> **BRIEF**
Search the listing below for the word "lines" and return each line that contains it.

___ RECORDS TO USE ___

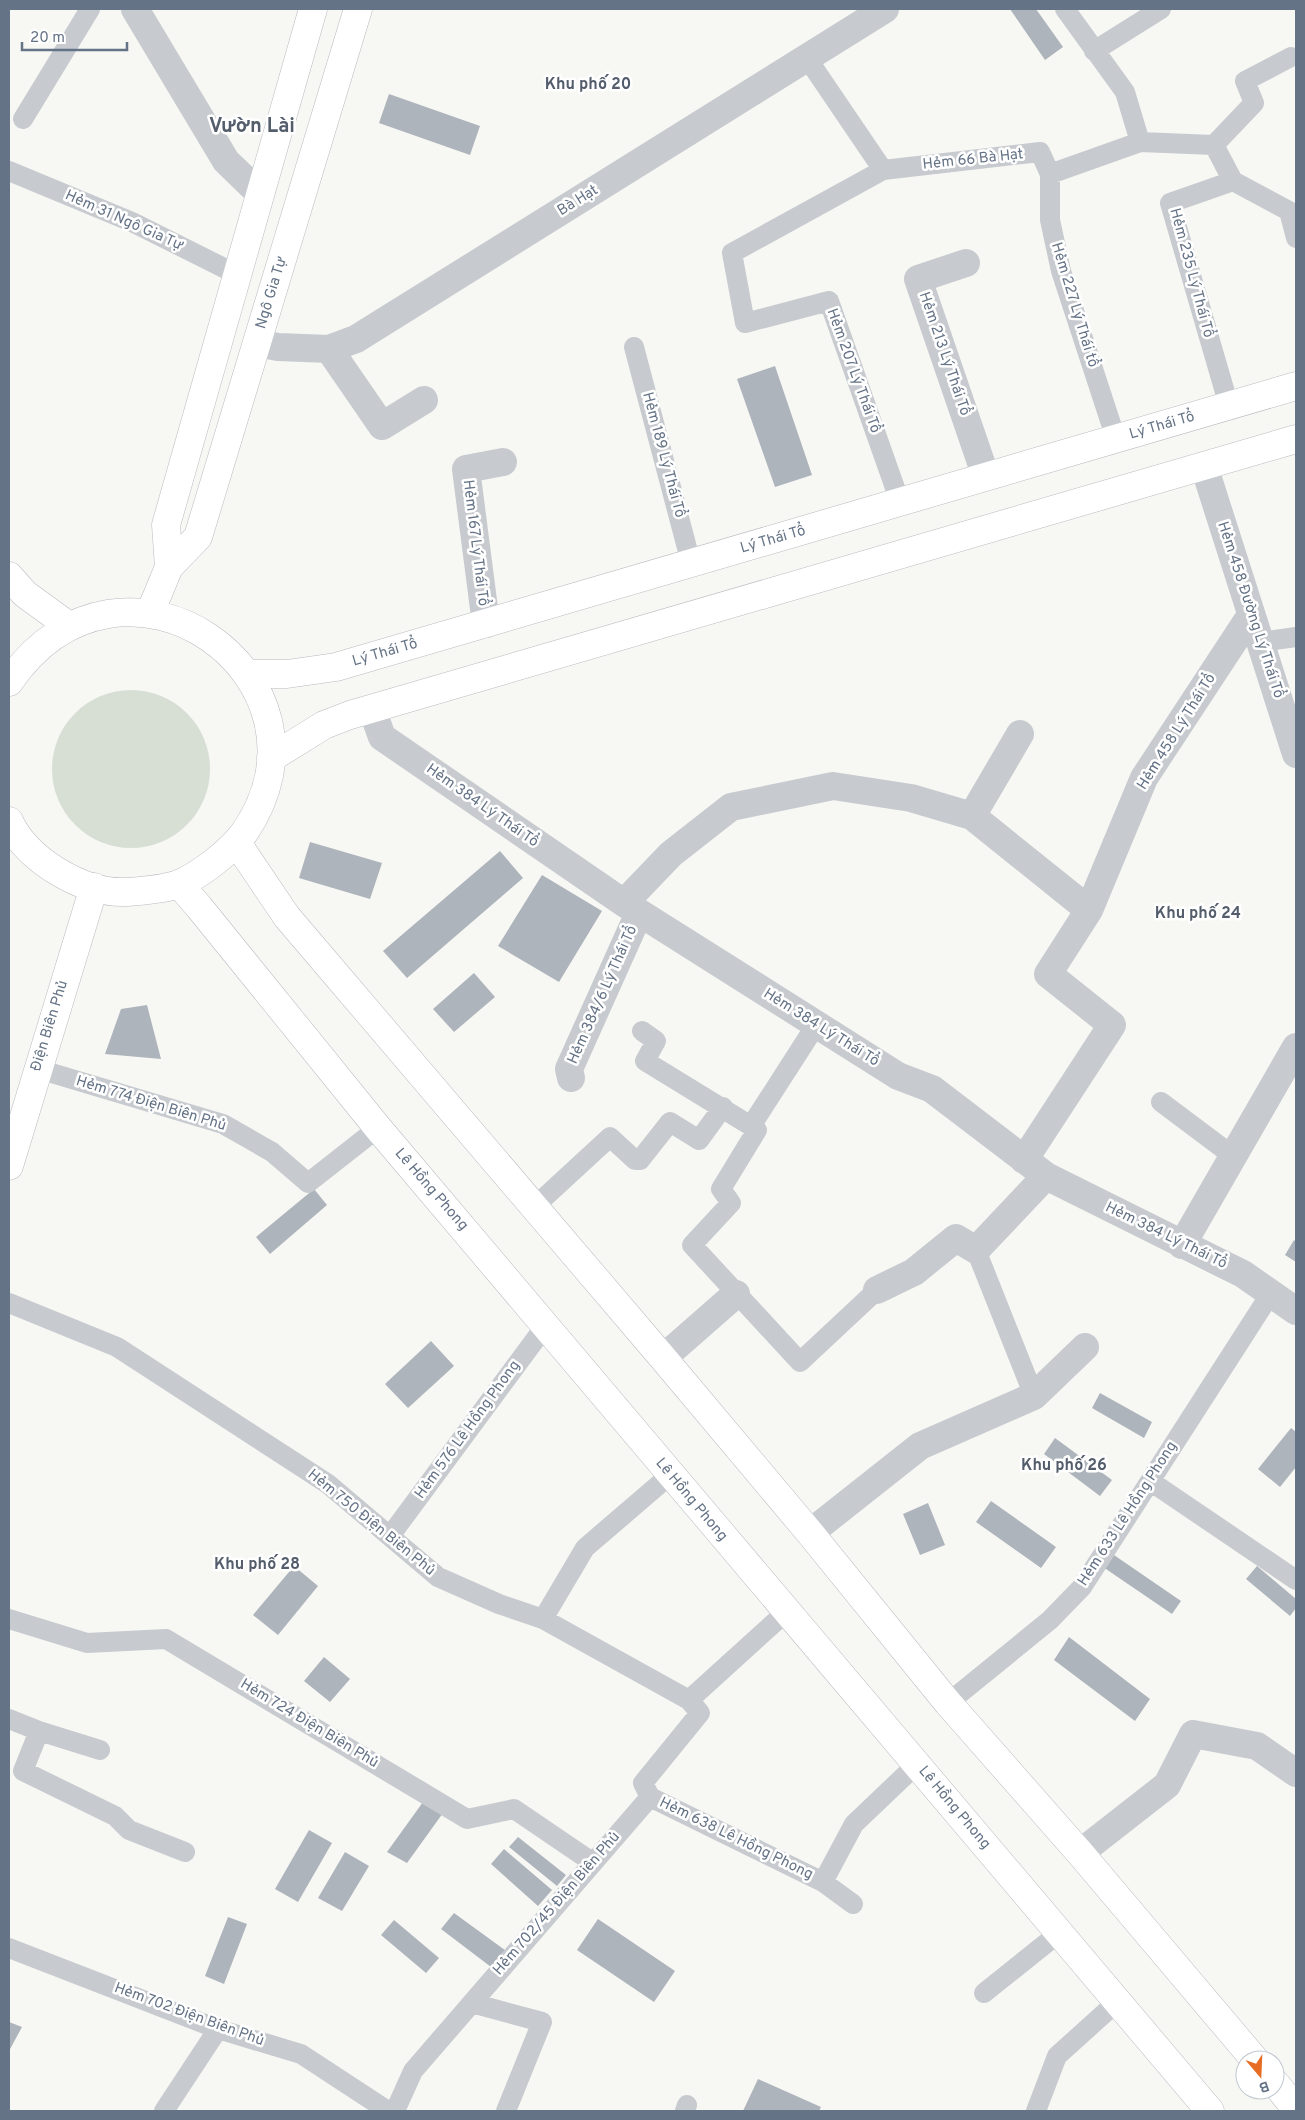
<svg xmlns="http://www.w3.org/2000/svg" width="1305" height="2120" viewBox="0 0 1305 2120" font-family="Overpass,sans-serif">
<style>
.green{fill:#d7dfd5}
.building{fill:#aeb4bb}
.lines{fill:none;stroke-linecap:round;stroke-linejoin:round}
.secondary-casing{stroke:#b9bdc2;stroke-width:29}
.primary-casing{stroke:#b8bbc0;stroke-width:29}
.service{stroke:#c7cace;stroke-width:20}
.minor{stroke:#c7cace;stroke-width:28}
.tertiary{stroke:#c7cace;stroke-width:28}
.secondary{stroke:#fff;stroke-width:28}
.primary{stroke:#fff;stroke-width:28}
.labels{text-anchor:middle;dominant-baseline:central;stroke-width:5;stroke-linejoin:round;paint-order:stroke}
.street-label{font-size:15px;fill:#657386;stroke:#fff}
.neighbourhood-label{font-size:16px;font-weight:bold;fill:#545d6b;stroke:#fff}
.district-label{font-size:20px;font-weight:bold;fill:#545d6b;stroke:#fff}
</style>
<rect width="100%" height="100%" fill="#f7f7f4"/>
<path class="green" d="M52 769a79 79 0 1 1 158 0a79 79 0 1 1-158 0Z"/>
<path class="building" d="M1010 9H1036L1063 47 1045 60Z
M389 94 480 126 470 155 379 123Z
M775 366 812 475 775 487 737 379Z
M310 842 382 863 370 899 299 878Z
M500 851 523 878 407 978 383 951Z
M542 875 602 911 559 982 498 946Z
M474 973 495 997 454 1032 433 1009Z
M147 1005 161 1059 105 1054 121 1009Z
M314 1189 327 1205 270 1254 256 1237Z
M1294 1240 1296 1242V1262L1285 1255Z
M431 1341 454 1366 408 1408 385 1384Z
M1100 1393 1152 1422 1144 1438 1092 1408Z
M1291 1428 1296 1432V1467L1280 1487 1258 1469Z
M1055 1438 1112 1480 1100 1496 1044 1454Z
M991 1501 1056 1547 1041 1568 976 1522Z
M928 1503 945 1545 920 1555 903 1514Z
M1111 1553 1181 1601 1172 1614 1103 1567Z
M294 1566 318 1586 278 1635 253 1615Z
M1257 1566 1296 1599V1608L1290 1616 1246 1579Z
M1069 1637 1150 1699 1135 1721 1054 1660Z
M324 1657 350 1679 330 1702 304 1681Z
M423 1802 443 1813 407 1863 387 1852Z
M309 1830 332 1843 298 1902 275 1889Z
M518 1837 566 1875 557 1886 509 1847Z
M504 1849 552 1890 538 1906 491 1864Z
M345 1852 369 1866 342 1911 318 1898Z
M454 1913 509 1953 495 1970 441 1929Z
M228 1917 247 1924 224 1984 205 1976Z
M598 1919 675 1971 654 2002 577 1950Z
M394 1920 439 1958 426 1973 381 1935Z
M9 2022 22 2027 9 2051Z
M758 2079 821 2107 819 2111H743Z"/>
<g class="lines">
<g class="secondary-casing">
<path id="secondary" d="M9 576 25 594 69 626
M237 843 287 917 663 1358 810 1533 948 1703 1080 1853 1255 2060
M179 884 199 907 378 1128 1210 2111
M1275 2083 1296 2109"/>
</g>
<g class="primary-casing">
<path id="primary" d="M169 567 166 525 313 9
M150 613 169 567 198 537 358 9
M247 674H287L336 667 1296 386
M9 682C123 516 350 679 244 833 231 851 200 875 179 884 164 889 142 891 127 892 83 894 27 860 9 821
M271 758 324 725 350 715 1296 439
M9 1166 94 887"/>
</g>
<path class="service" d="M1065 9 1125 92 1140 142
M1094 51 1161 9
M1291 57 1245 81 1254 103 1214 145 1233 181 1289 211 1296 238
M807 58 883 170
M23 119 90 9
M9 171 132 222 238 275
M634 347 691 563
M1229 406 1170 203 1233 181
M1116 439 1061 271 1050 220V174L1140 142 1214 145
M900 502 829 301 745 323 732 253 883 170 1040 152 1050 174
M1260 642 1296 637
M816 1025 751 1126 757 1130 721 1189 731 1203 692 1245 800 1362 877 1290
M642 1031 656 1041 645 1061 751 1126
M38 1069 223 1124 272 1152 308 1183 378 1128
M1161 1102 1233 1156
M534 1207 610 1137 635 1160H640L670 1122 699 1140 723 1107
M976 1250 1034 1396
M9 1303 117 1347 328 1484 438 1577 499 1604 543 1619 689 1700 700 1713 643 1783 650 1797 413 2071 395 2111
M1150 1481 1296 1580
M390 1536 546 1325
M9 1619 87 1643 166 1639 467 1819 514 1809 592 1862
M543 1619 585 1548 670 1475
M689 1700 786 1612
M948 1703 1050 1620 1082 1587 1271 1293
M9 1719 39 1731 23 1771 115 1816 129 1830 185 1852
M39 1731 100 1750
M650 1797 823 1882 853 1904
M823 1882 854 1824 917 1764
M9 1948 218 2029 301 2054 388 2111
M984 1993 1059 1933
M472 2003 542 2022 506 2111
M164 2111 218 2029
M685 2111 687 2105
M1036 2111 1057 2056 1118 2001"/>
<path class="minor" d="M966 263 918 279 986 477
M329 349 382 426 424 400
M1204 466 1296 754
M486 624 466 469 503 462
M372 709 382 737 624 903 898 1076 932 1089 1046 1176 1243 1274 1296 1311
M972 816 1020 734
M624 903 671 854 731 807 833 786 911 798 972 816 1089 910
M571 1078 569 1069 639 913
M1024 1160 1112 1025 1048 974 1089 910 1144 778 1251 615
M1182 1245 1296 1047
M877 1290 914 1272 956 1238 976 1250 1046 1176
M663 1358 736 1294
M810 1533 920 1446 1034 1396 1085 1347
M1080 1853 1167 1785 1193 1734 1257 1746 1296 1773"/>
<path class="tertiary" d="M135 9 226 161 260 194
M257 343 278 347 329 349 356 339 885 9"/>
<use href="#secondary" class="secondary"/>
<use href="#primary" class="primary"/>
</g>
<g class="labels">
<g class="street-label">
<text transform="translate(973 160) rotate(-6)">Hẻm 66 Bà Hạt</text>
<text transform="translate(578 201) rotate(-32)">Bà Hạt</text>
<text transform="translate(124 221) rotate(24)">Hẻm 31 Ngô Gia Tự</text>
<text transform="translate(1191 273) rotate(75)">Hẻm 235 Lý Thái Tổ</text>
<text transform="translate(272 293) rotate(-73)">Ngô Gia Tự</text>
<text transform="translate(1074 305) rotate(73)">Hẻm 227 Lý Thái tổ</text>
<text transform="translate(944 354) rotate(71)">Hẻm 213 Lý Thái Tổ</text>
<text transform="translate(853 371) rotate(70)">Hẻm 207 Lý Thái Tổ</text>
<text transform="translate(1162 426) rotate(-16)">Lý Thái Tổ</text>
<text transform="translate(663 455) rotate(75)">Hẻm 189 Lý Thái Tổ</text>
<text transform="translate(773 540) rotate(-16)">Lý Thái Tổ</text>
<text transform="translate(475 543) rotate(83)">Hẻm 167 Lý Thái Tổ</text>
<text transform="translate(1250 610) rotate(72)">Hẻm 458 Đường Lý Thái Tổ</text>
<text transform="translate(385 653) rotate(-16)">Lý Thái Tổ</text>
<text transform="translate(1177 732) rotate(-58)">Hẻm 458 Lý Thái Tổ</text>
<text transform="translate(482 806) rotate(35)">Hẻm 384 Lý Thái Tổ</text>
<text transform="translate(603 995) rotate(-66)">Hẻm 384/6 Lý Thái Tổ</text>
<text transform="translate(50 1026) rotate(-73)">Điện Biên Phủ</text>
<text transform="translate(821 1028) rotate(32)">Hẻm 384 Lý Thái Tổ</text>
<text transform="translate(151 1104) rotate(17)">Hẻm 774 Điện Biên Phủ</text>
<text transform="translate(431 1190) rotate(49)">Lê Hồng Phong</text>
<text transform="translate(1166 1236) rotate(26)">Hẻm 384 Lý Thái Tổ</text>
<text transform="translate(468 1430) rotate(-54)">Hẻm 576 Lê Hồng Phong</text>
<text transform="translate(691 1500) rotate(50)">Lê Hồng Phong</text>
<text transform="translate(1128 1514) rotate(-57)">Hẻm 633 Lê Hồng Phong</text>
<text transform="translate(371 1523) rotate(39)">Hẻm 750 Điện Biên Phủ</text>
<text transform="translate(309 1724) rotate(31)">Hẻm 724 Điện Biên Phủ</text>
<text transform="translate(954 1808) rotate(50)">Lê Hồng Phong</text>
<text transform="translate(736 1839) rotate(26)">Hẻm 638 Lê Hồng Phong</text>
<text transform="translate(557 1904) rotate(-49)">Hẻm 702/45 Điện Biên Phủ</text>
<text transform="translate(189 2015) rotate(20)">Hẻm 702 Điện Biên Phủ</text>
</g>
<g class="neighbourhood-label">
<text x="588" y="85">Khu phố 20</text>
<text x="1198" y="914">Khu phố 24</text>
<text x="1064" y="1466">Khu phố 26</text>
<text x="257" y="1565">Khu phố 28</text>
</g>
<g class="district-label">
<text x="252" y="127">Vườn Lài</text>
</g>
</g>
<rect width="1305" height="2120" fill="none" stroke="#657386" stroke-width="20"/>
<g transform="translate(1260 2075) rotate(161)"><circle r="24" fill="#ffffff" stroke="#c1c7cf"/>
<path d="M0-4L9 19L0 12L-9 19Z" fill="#e76d24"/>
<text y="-8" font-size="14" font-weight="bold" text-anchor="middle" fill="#657386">B</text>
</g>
<path d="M22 42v8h105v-8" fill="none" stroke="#657386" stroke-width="2.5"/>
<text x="30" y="42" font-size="15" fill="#657386" stroke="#ffffff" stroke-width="4" paint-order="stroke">20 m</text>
</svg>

___

> **TASK RESPONSE**
.lines{fill:none;stroke-linecap:round;stroke-linejoin:round}
<g class="lines">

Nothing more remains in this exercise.